- TO-DO ITEM: Reproduce everything from the line containing "Not Found: The" down to the line containing "install rails -v", with "terminal" changed to "shell" and nothing else altered. Leave the pictures out of your answer.

[Start of Attachment]

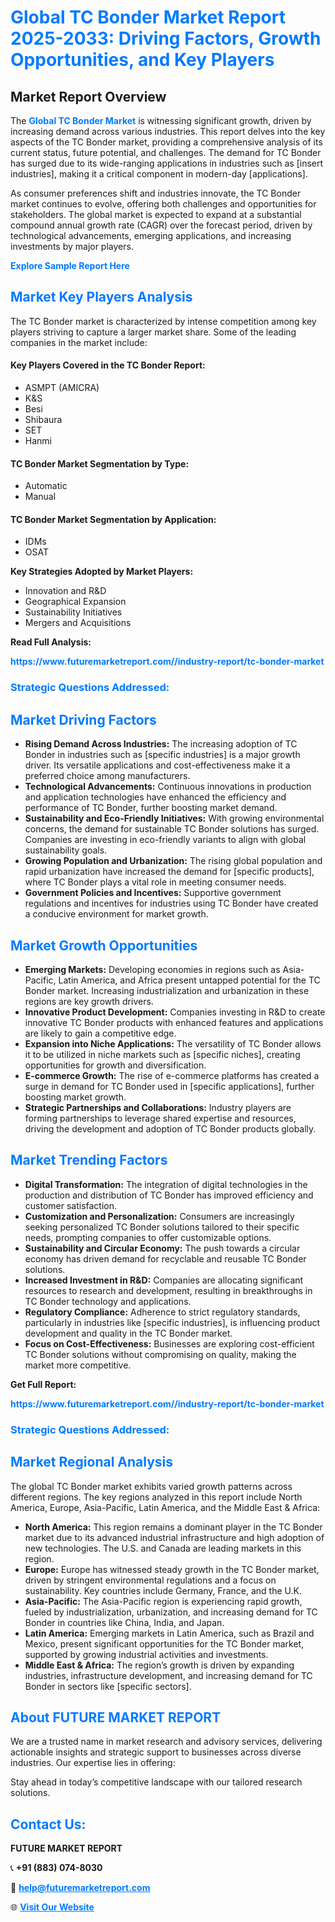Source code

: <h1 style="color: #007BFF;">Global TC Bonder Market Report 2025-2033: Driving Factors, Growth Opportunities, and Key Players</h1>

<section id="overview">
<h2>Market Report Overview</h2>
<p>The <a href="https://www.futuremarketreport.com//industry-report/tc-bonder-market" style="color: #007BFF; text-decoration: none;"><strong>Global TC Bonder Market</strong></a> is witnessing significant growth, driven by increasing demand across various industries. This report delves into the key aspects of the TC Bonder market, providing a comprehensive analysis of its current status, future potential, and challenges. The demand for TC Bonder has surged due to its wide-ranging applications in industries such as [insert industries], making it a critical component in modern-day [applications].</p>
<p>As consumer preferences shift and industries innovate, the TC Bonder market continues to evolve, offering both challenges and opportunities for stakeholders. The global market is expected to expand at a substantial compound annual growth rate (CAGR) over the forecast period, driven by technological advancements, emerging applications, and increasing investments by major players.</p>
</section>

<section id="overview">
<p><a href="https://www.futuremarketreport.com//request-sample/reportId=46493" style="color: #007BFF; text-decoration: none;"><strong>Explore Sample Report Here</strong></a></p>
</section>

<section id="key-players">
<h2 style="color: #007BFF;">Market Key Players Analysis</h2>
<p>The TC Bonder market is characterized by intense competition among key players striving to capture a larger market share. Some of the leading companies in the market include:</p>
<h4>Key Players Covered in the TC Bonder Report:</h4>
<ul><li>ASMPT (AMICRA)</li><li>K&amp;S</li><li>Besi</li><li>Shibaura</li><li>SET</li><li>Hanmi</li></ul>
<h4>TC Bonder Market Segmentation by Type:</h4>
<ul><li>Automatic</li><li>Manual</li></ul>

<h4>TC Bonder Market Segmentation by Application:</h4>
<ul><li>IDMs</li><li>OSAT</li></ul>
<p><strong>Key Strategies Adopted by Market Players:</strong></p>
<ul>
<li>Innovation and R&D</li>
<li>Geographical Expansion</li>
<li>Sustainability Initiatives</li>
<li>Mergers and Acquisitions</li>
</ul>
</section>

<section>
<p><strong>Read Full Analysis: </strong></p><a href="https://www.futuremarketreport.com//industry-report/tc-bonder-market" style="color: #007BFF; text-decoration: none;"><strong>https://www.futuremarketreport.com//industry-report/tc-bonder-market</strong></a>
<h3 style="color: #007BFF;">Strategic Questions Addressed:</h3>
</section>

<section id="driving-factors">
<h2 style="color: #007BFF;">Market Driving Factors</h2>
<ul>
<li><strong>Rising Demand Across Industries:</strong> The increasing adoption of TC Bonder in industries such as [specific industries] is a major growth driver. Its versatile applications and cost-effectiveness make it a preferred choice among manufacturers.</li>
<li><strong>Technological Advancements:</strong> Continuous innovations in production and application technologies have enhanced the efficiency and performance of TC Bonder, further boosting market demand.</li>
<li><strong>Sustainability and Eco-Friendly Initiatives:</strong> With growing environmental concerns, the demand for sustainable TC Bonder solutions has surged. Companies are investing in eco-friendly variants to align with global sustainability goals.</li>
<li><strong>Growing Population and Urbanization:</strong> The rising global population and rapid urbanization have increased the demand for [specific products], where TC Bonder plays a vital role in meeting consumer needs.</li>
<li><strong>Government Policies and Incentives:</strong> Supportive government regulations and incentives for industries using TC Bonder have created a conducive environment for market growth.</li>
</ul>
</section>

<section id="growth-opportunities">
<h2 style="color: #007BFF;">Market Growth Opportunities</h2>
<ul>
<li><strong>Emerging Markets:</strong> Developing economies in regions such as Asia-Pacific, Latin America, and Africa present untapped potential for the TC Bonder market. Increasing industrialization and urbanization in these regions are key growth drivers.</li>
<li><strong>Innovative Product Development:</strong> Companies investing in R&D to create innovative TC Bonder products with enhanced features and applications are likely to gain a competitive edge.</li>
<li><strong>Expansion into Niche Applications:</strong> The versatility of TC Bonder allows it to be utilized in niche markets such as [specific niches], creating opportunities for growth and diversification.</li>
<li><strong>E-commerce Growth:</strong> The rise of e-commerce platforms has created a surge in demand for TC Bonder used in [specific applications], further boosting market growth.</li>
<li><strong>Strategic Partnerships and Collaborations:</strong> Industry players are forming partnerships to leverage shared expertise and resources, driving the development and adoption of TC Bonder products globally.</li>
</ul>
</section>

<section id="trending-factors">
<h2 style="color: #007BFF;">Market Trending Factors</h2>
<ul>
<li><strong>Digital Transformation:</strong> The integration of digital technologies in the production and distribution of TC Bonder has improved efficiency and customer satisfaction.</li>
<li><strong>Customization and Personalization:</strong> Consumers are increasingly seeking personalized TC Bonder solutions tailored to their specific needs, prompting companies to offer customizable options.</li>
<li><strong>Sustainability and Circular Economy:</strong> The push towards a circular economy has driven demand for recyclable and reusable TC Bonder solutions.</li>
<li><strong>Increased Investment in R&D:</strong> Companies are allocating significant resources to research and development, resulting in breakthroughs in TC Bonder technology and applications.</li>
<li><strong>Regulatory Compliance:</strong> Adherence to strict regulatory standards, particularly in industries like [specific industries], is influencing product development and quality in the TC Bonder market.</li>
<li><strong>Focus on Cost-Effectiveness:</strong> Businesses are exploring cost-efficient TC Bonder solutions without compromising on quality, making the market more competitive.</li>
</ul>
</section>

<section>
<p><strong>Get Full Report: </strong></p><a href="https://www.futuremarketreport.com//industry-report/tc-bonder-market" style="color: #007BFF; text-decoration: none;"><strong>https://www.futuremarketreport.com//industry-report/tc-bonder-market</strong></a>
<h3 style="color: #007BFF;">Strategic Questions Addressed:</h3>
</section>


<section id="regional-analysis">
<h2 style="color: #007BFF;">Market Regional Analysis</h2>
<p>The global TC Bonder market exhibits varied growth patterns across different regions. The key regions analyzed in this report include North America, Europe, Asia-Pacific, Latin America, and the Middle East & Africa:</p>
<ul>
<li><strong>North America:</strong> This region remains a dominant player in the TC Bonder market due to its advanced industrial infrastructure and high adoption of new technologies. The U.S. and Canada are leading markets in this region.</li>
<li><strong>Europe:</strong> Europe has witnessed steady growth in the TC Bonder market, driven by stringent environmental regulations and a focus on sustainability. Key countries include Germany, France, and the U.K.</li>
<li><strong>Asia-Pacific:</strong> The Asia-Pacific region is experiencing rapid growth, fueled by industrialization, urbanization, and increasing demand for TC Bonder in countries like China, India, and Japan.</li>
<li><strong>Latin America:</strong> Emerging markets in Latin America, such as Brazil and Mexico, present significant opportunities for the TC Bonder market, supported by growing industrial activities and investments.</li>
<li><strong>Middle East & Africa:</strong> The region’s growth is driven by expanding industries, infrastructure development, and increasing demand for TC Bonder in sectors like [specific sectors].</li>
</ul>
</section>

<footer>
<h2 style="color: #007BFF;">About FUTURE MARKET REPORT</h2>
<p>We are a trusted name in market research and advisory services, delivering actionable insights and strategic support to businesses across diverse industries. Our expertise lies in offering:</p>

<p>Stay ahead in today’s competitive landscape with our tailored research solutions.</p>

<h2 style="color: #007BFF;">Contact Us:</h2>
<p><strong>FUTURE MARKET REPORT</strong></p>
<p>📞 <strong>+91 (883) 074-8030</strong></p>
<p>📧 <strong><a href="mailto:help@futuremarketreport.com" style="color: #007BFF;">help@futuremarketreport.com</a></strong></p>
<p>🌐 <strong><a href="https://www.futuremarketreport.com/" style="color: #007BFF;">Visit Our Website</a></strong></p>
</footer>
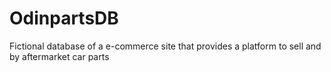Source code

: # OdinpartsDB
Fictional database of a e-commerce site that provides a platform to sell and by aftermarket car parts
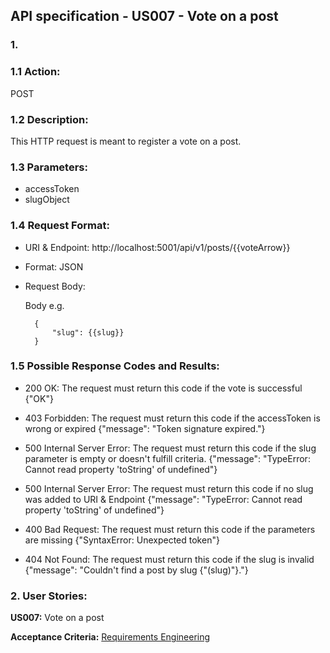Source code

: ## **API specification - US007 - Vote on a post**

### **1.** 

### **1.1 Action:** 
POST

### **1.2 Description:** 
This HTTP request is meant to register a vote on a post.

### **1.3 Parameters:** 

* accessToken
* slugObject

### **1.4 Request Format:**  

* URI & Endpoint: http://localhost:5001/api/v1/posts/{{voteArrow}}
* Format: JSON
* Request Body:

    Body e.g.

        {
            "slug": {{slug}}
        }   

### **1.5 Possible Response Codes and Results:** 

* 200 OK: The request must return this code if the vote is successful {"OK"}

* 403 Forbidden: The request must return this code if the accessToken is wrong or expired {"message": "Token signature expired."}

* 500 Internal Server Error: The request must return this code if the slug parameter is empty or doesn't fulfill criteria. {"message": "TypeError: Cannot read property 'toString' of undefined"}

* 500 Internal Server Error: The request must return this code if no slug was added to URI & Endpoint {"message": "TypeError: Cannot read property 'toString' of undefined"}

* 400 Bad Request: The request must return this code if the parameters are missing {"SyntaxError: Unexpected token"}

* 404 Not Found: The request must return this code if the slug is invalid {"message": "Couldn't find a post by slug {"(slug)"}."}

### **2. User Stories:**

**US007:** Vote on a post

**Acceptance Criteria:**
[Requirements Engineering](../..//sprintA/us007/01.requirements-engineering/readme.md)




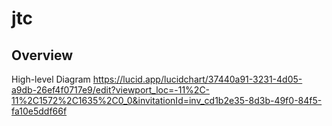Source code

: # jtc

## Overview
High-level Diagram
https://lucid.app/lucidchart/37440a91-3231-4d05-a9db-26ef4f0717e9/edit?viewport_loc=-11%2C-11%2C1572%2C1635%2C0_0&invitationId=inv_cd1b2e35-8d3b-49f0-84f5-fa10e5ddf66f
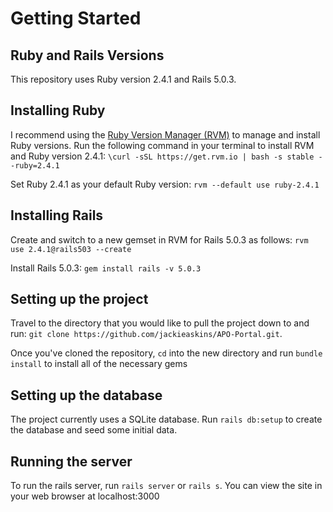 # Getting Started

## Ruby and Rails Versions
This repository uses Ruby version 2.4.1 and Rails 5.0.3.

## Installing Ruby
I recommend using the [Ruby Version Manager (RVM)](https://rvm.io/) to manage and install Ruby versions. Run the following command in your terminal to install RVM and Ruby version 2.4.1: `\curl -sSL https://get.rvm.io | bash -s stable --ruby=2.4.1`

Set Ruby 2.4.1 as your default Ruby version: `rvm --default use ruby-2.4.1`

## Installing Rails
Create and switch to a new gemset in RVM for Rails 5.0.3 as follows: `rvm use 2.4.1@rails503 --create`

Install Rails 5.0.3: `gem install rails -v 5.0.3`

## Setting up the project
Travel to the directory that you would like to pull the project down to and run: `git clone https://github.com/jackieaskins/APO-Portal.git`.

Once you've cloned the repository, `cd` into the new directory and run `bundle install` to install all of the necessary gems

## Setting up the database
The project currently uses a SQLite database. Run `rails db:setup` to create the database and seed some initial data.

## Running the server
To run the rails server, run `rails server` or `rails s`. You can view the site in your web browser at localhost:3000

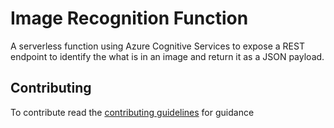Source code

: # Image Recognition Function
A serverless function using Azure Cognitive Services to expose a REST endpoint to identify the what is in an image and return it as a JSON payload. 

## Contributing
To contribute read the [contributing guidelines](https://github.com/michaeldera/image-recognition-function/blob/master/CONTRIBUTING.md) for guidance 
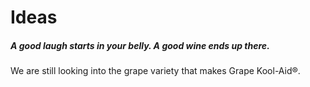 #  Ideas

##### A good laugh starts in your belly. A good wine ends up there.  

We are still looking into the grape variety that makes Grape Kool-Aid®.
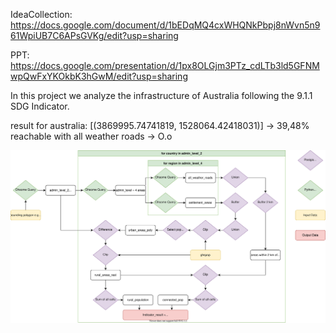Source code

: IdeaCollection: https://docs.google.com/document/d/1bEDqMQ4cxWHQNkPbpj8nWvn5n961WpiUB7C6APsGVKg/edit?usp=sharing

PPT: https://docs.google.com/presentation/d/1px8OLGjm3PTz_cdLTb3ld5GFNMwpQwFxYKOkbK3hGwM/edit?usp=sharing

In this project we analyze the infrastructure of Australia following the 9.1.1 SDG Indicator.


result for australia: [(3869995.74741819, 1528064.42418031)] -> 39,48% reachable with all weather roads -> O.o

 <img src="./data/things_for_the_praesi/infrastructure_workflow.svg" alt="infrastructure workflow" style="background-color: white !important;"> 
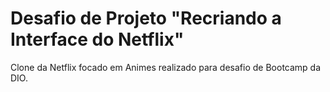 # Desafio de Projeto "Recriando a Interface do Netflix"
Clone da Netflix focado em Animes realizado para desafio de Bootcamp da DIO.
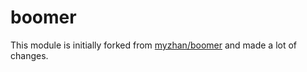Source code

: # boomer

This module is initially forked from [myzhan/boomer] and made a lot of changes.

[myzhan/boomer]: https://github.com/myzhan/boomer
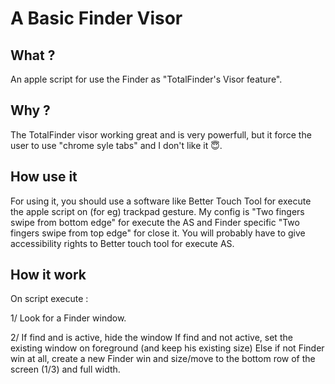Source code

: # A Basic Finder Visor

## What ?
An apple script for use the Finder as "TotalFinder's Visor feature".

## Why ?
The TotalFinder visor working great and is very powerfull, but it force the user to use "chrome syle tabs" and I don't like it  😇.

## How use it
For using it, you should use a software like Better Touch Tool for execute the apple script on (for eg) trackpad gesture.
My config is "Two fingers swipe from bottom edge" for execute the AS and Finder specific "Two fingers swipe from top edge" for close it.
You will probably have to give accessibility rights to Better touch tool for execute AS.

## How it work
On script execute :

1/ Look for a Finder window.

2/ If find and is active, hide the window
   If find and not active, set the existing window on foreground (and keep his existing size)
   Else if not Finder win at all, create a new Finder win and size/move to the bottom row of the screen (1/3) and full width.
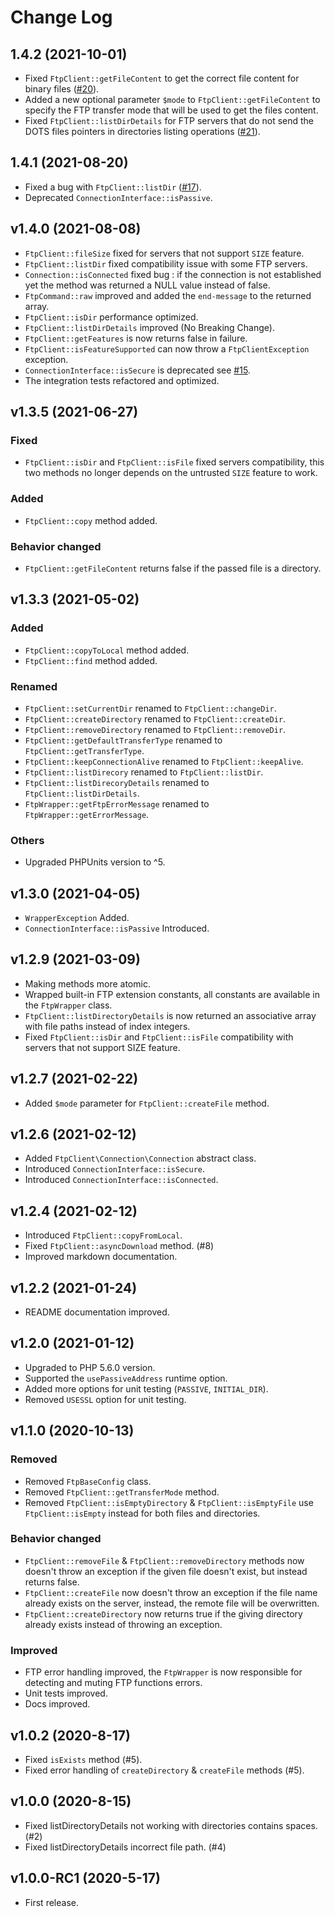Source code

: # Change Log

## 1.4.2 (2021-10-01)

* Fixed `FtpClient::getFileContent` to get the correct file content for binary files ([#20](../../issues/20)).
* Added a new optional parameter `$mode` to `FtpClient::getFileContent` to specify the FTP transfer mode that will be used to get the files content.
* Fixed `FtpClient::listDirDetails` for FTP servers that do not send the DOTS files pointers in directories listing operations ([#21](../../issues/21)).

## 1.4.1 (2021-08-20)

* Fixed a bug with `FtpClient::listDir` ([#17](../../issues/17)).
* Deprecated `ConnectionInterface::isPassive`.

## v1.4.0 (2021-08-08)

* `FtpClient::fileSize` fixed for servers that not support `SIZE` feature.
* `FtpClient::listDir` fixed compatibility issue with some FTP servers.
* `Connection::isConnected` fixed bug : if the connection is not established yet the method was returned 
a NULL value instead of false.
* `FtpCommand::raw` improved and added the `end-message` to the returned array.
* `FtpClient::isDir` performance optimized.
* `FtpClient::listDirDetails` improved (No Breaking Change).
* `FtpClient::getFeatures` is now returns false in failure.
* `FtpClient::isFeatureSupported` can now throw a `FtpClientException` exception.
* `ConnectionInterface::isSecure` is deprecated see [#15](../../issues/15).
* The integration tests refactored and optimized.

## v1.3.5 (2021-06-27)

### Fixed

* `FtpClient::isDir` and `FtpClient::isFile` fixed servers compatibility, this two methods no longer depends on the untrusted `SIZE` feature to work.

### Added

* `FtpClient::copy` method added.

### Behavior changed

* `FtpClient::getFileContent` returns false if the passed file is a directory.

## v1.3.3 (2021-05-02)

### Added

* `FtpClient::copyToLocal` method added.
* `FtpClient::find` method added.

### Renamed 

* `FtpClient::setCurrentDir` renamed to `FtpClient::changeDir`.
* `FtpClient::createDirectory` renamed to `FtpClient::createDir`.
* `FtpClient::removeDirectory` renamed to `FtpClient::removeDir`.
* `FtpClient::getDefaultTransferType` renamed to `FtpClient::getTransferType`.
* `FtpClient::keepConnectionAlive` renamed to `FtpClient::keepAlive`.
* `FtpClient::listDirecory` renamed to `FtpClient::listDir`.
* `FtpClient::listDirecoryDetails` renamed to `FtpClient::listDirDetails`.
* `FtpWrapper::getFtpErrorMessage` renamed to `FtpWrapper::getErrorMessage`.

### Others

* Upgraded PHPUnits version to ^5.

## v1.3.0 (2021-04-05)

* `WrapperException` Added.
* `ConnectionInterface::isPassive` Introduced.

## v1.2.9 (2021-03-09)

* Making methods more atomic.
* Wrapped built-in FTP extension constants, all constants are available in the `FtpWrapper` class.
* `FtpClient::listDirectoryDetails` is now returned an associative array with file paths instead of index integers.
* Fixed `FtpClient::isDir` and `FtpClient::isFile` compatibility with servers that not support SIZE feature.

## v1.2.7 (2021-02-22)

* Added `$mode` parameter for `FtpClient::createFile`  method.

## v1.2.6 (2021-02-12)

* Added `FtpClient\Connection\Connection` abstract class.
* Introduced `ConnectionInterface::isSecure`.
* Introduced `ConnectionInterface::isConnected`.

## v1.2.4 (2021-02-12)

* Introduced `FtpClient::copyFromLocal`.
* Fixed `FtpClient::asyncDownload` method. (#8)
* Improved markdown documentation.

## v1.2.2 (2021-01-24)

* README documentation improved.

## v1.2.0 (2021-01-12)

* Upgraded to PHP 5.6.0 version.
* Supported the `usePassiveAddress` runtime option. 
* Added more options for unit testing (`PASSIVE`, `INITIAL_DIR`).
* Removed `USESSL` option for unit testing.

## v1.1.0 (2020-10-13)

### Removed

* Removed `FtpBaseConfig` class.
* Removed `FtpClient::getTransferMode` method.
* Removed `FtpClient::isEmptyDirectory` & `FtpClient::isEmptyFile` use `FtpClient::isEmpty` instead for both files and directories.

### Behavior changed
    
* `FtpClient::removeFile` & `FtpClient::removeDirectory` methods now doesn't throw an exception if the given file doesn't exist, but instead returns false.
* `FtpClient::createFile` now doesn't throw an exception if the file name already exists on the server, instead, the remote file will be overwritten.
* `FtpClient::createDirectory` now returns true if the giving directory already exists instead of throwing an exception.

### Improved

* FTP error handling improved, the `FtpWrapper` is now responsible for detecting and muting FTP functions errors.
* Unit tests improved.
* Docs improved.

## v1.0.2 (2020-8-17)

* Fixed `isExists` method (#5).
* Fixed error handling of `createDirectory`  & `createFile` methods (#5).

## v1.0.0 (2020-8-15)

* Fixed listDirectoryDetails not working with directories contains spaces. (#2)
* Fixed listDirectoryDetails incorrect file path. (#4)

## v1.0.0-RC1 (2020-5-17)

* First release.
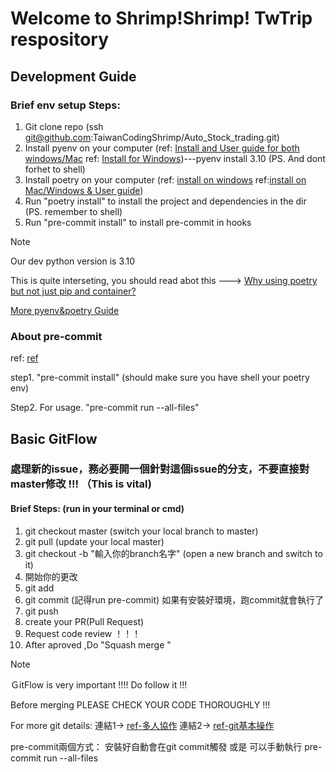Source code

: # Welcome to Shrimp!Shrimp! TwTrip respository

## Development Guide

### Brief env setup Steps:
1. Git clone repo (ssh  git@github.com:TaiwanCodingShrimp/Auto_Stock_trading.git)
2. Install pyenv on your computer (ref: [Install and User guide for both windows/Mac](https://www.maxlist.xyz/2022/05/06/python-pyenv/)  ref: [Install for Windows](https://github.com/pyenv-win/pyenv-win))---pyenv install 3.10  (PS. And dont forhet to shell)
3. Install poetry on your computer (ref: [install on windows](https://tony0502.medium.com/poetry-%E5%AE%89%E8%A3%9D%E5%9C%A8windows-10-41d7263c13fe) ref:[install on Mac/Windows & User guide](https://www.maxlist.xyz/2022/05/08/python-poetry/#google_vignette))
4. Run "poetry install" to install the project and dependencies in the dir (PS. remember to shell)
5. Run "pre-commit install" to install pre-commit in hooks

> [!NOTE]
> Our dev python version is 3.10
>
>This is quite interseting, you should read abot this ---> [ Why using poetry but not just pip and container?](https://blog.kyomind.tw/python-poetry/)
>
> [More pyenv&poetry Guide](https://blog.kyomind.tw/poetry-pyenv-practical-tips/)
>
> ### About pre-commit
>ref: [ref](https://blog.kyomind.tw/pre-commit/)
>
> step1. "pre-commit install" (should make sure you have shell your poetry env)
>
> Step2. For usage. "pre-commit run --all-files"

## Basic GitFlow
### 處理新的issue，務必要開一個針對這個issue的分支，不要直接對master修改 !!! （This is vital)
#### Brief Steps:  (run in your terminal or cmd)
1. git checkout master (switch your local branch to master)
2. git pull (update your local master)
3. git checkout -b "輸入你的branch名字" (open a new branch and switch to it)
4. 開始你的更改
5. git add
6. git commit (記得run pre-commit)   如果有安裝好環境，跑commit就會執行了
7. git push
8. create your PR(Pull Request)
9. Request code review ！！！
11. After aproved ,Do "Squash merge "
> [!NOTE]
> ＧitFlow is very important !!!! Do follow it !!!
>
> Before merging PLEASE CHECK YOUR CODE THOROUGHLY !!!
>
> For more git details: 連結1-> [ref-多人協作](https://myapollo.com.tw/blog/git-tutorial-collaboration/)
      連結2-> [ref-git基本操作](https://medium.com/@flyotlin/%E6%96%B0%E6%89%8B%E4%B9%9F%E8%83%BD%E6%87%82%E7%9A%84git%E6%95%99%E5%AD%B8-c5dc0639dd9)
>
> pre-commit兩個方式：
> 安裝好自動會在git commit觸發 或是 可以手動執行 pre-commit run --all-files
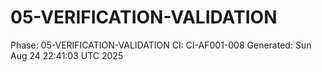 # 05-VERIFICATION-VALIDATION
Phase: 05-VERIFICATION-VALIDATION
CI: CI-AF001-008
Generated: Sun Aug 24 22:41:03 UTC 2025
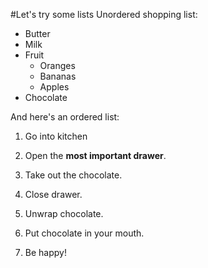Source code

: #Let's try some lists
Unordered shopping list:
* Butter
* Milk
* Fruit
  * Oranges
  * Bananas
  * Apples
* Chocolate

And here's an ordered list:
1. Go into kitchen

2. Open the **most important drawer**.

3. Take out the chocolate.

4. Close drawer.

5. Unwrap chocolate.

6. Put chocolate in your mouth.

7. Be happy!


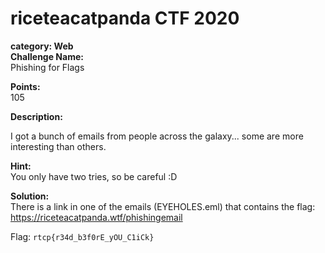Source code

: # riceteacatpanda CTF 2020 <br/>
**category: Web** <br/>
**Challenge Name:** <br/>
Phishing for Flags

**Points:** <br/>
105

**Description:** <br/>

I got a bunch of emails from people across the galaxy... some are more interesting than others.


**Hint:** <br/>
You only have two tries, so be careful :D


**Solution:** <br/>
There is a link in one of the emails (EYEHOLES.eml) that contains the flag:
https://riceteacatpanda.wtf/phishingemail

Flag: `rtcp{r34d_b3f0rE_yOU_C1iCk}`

[End of Attachment]

- OUTPUT OF THE TASK:
* 404 Not Found: The request must return this code if the slug is invalid {"message": "Couldn't find a post by slug {"(slug)"}."}

### **2. User Stories:**

**US007:** Vote on a post

**Acceptance Criteria:**
[Requirements Engineering](../..//sprintA/us007/01.requirements-engineering/readme.md)




Source code

: # jtc

## Overview
High-level Diagram
https://lucid.app/lucidchart/37440a91-3231-4d05-a9db-26ef4f0717e9/edit?viewport_loc=-11%2C-11%2C1572%2C1635%2C0_0&invitationId=inv_cd1b2e35-8d3b-49f0-84f5-fa10e5ddf66f
 # Getting Started

## Ruby and Rails Versions
This repository uses Ruby version 2.4.1 and Rails 5.0.3.

## Installing Ruby
I recommend using the [Ruby Version Manager (RVM)](https://rvm.io/) to manage and install Ruby versions. Run the following command in your shell to install RVM and Ruby version 2.4.1: `\curl -sSL https://get.rvm.io | bash -s stable --ruby=2.4.1`

Set Ruby 2.4.1 as your default Ruby version: `rvm --default use ruby-2.4.1`

## Installing Rails
Create and switch to a new gemset in RVM for Rails 5.0.3 as follows: `rvm use 2.4.1@rails503 --create`

Install Rails 5.0.3: `gem install rails -v 5.0.3`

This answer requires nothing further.